Panggilan berulang-ulang dari dua orang kakak beradik. Semua tak kujawab. Aku hanya ingin segera tidur nyenyak. Syukur kalau bisa mimpi indah bersama Jo, ah, kacau!
Belum sempat kakiku melangkah saat sebuah pesan masuk. Perlahan kubuka pesan sekadar menghilangkan rasa penasaran.

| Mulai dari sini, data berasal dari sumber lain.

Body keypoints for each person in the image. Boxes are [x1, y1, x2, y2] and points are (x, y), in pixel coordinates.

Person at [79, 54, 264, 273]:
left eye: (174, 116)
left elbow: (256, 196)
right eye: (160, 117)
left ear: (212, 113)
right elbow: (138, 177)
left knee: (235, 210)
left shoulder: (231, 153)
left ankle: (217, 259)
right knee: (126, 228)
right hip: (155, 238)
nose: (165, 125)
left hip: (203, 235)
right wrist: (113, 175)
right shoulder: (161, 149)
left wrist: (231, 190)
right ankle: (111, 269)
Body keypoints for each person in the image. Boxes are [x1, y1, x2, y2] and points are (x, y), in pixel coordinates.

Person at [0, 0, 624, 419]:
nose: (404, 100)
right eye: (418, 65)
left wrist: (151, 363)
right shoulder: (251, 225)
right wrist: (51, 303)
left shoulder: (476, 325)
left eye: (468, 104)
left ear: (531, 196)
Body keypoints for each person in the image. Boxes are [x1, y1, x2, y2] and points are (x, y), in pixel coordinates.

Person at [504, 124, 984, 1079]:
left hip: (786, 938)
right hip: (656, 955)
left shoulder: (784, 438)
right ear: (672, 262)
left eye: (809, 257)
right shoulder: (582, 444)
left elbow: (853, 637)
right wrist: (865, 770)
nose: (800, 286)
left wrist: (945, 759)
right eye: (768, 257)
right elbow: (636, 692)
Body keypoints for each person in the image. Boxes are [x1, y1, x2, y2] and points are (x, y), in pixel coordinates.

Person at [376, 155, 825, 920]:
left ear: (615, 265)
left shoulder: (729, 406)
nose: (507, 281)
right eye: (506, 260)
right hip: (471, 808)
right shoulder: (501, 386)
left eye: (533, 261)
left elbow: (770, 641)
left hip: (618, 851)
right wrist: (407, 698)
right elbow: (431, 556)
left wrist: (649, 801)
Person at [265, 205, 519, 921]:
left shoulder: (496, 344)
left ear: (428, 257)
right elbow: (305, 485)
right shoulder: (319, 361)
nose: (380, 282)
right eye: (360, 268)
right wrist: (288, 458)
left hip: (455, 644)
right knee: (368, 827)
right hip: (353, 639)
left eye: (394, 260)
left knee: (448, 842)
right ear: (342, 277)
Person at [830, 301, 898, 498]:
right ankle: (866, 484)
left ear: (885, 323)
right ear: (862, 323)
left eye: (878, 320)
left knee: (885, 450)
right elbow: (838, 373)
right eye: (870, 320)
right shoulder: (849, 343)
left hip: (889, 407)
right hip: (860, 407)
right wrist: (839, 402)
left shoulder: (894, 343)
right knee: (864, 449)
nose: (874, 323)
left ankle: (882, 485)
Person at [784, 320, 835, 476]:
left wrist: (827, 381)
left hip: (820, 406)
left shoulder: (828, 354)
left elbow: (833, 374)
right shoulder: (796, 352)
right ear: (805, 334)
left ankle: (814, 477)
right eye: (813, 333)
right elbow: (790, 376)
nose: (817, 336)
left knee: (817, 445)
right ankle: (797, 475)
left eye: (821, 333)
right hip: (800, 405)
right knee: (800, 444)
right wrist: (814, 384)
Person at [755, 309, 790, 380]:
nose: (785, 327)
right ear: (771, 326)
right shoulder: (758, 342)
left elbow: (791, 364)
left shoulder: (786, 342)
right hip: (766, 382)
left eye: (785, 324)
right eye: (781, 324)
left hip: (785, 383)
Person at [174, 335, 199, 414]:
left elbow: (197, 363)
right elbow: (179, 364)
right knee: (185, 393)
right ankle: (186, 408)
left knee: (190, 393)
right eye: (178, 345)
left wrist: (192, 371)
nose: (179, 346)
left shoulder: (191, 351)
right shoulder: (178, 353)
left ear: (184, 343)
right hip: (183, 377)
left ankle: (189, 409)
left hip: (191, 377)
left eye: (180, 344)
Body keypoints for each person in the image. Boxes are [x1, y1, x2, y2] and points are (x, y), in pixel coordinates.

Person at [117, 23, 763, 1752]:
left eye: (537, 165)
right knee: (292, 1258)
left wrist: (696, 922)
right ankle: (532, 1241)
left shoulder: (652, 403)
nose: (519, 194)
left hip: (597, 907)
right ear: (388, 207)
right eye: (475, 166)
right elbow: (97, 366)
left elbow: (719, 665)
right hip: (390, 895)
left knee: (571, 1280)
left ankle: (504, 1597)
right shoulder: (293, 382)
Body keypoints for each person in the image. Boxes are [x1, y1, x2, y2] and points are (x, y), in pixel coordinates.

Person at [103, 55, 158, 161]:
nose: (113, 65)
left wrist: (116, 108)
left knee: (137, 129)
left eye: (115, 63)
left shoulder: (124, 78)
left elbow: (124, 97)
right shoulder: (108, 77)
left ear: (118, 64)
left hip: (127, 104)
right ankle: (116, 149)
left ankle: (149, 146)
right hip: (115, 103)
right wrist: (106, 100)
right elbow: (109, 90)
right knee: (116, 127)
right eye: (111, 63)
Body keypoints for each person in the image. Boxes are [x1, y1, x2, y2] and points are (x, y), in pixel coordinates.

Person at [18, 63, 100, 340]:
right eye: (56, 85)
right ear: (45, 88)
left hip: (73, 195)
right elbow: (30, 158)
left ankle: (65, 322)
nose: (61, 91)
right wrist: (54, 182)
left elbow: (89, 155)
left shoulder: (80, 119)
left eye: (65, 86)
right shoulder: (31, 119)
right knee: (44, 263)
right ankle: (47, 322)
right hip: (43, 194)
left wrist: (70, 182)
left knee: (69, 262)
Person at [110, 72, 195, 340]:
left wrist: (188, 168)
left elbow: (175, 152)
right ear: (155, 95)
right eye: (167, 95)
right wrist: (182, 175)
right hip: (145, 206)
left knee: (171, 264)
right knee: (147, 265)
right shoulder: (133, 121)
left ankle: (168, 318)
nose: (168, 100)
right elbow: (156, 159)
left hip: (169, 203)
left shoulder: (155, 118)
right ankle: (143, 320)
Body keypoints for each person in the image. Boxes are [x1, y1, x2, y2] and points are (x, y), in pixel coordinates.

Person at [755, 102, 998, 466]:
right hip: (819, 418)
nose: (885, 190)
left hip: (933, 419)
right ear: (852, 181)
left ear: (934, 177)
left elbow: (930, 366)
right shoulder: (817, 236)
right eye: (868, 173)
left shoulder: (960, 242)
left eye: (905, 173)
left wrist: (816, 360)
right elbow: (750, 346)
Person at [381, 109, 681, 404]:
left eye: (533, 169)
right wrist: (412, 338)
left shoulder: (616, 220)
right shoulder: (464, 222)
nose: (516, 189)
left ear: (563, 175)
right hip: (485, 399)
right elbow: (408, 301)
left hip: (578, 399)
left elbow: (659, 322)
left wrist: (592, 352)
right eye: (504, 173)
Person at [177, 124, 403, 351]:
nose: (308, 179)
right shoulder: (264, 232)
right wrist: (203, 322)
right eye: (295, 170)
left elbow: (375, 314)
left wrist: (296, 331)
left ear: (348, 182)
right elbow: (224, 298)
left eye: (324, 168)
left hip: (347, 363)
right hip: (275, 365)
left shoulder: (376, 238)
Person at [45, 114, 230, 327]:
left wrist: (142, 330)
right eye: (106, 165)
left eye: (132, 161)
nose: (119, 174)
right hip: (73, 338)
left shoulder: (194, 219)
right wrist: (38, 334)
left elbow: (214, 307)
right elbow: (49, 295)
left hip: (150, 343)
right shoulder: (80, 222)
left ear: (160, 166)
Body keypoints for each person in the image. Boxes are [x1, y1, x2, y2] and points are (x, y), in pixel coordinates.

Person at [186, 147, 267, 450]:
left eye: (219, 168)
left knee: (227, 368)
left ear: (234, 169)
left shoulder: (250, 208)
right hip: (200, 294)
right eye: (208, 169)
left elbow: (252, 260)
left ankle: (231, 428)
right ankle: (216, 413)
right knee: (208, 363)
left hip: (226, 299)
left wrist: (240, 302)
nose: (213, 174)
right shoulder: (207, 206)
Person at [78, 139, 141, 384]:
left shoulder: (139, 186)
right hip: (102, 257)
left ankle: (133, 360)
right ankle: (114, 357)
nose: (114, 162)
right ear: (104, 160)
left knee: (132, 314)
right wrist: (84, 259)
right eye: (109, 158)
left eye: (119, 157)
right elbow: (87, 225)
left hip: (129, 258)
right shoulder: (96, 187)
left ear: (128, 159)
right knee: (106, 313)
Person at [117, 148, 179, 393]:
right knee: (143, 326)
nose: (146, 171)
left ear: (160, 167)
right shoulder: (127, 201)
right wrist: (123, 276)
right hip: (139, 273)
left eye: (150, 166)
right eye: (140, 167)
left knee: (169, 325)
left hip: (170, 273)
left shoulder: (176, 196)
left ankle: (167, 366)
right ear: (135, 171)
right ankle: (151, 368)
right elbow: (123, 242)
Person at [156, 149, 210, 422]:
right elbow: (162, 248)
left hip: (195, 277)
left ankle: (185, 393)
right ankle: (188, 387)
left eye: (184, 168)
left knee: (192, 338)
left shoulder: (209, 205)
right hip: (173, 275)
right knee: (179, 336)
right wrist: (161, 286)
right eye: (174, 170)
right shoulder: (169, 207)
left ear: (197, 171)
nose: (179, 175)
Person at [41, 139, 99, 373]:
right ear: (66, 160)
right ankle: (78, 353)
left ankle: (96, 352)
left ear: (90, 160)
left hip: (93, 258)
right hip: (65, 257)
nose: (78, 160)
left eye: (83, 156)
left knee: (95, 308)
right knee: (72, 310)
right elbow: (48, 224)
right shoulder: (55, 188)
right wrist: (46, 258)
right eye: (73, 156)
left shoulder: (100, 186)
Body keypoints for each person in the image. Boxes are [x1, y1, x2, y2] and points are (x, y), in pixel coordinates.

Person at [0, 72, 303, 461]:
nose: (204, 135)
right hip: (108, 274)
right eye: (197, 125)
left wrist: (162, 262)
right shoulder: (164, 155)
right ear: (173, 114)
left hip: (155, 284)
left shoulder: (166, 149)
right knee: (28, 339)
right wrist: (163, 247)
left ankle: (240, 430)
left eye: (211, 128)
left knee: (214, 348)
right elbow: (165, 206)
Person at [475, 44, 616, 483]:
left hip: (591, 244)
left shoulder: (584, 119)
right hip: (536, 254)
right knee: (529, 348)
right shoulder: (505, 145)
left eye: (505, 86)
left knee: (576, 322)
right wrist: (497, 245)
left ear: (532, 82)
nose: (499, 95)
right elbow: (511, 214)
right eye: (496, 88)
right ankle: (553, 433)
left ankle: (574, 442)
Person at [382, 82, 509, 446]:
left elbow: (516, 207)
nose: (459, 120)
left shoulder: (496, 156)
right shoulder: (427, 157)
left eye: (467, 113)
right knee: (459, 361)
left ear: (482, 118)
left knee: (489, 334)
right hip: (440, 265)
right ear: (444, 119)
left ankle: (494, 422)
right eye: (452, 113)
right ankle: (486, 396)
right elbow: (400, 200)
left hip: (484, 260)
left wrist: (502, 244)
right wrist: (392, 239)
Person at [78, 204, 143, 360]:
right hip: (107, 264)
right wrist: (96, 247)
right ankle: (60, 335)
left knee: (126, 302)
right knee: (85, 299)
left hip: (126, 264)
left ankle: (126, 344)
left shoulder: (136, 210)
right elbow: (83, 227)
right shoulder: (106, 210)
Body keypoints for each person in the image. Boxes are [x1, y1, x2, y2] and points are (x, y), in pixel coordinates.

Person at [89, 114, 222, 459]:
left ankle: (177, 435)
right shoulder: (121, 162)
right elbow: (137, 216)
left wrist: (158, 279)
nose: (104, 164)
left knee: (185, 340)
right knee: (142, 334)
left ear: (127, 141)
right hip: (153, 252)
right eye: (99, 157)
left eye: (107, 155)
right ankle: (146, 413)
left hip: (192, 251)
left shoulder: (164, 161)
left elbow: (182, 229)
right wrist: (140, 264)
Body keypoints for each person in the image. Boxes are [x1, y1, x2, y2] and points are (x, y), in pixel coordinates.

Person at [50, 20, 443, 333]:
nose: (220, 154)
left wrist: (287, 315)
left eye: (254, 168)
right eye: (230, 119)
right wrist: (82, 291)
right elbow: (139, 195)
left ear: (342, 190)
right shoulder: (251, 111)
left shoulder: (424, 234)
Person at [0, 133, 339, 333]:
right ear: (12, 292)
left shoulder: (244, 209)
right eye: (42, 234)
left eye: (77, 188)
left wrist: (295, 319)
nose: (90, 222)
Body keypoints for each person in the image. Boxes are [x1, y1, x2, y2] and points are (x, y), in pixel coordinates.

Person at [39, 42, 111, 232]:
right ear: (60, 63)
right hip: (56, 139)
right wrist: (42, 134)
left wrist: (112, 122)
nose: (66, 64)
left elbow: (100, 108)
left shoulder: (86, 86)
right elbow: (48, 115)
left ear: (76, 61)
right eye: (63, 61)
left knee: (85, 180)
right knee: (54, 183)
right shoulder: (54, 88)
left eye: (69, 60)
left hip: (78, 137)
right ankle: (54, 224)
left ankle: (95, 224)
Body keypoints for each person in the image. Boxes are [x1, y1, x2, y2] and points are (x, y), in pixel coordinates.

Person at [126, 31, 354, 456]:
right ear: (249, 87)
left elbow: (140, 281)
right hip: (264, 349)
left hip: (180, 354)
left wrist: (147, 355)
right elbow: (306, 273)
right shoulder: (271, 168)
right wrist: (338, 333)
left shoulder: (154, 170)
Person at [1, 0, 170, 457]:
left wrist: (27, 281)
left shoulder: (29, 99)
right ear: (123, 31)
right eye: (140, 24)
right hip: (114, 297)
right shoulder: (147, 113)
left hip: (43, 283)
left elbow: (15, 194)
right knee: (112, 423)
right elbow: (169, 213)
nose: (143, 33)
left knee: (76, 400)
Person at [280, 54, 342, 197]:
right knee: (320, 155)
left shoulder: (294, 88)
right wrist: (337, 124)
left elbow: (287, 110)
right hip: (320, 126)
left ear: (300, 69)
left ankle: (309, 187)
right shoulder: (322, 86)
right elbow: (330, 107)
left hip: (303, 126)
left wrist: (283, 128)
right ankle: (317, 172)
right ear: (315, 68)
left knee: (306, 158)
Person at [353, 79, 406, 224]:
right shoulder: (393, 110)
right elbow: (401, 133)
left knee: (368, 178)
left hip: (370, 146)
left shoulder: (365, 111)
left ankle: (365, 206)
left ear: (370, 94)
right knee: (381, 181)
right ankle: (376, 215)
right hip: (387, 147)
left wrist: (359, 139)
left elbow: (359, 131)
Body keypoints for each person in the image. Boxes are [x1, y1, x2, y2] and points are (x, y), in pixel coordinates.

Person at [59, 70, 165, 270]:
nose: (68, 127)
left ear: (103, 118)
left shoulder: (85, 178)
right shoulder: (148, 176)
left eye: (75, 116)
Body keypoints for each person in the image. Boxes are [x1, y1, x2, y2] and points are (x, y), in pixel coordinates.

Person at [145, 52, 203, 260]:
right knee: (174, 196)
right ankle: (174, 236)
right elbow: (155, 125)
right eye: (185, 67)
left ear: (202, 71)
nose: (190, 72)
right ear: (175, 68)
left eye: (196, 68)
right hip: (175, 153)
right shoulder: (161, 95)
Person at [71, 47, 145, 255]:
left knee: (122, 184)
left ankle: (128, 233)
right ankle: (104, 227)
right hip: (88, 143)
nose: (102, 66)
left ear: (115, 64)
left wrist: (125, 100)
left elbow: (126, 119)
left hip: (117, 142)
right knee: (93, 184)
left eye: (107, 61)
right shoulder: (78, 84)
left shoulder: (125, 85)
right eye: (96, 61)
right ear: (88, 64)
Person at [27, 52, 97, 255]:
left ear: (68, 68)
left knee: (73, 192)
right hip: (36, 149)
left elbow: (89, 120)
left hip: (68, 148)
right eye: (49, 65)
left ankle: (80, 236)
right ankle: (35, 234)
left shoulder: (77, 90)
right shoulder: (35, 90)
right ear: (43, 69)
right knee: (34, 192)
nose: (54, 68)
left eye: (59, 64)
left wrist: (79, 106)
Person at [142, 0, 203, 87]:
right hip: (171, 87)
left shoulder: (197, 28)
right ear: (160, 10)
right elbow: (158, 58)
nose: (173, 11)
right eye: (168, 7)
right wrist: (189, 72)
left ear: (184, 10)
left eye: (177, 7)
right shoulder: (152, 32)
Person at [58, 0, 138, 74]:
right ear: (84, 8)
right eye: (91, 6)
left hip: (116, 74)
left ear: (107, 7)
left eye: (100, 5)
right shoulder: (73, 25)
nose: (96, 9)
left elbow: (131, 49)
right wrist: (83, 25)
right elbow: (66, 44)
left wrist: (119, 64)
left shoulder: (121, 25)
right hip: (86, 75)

Ternyata pesan dari Jo.
[Aku tunggu di tempat biasa, aku lagi suntuk. Butuh teman bicara.]
Tak lama sebuah pesan lain masuk, kali ini dari Leon.
[Kamu lagi sama Jo? Kalau iya, tolong angkat telepon saya! Saya mau bicara sama dia.]
Untuk sesaat aku mencoba memejamkan mata sekadar berusaha menjernihkan pikiran. Namun suara Adelle kembali nyaring terdengar. Akhirnya aku menjawab telepon dari Jo dengan enggan.
"Aku butuh teman bicara sekarang. Menurut kamu lebih baik aku menunggu seseorang yang mau mendengar keluh kesahku, atau menumpahkan semua resah hati ke tempat hiburan--"
"Aku segera datang, tolong jangan pergi! Aku mohon!" sahutku cepat.
Aku bergegas menyambar jaket bulu di balik pintu kamar, lalu melangkah cepat menuju garasi.
"Mau nemuin Jo lagi?" tegur sebuah suara dari arah belakang.
Aku melihat mama sedang berdiri di ambang pintu samping mengenakan piyama satin berwarna ungu. Wajahnya penuh masker dan rambutnya sedikit kusut.
"Sebentar, kok, Ma. Dia sepertinya sedang perlu teman bicara."
Tanpa menunggu jawaban aku segera memanasi mesin. Ponsel kembali berdering dengan menampakkan wajah tampan bos baruku.
"Pak, saya baru akan menemui Jo. Jadi tolong jangan hubungi saya dulu! Biar saya bicara dengannya," cerocosku sambil membuka pagar.
Pagar terbuka dan aku terkejut mendapati seseorang di sana.
Sambungan telepon terputus dan pandangan kami bertemu. Sedikit gugup, tapi akhirnya aku mempersilahkan ia masuk.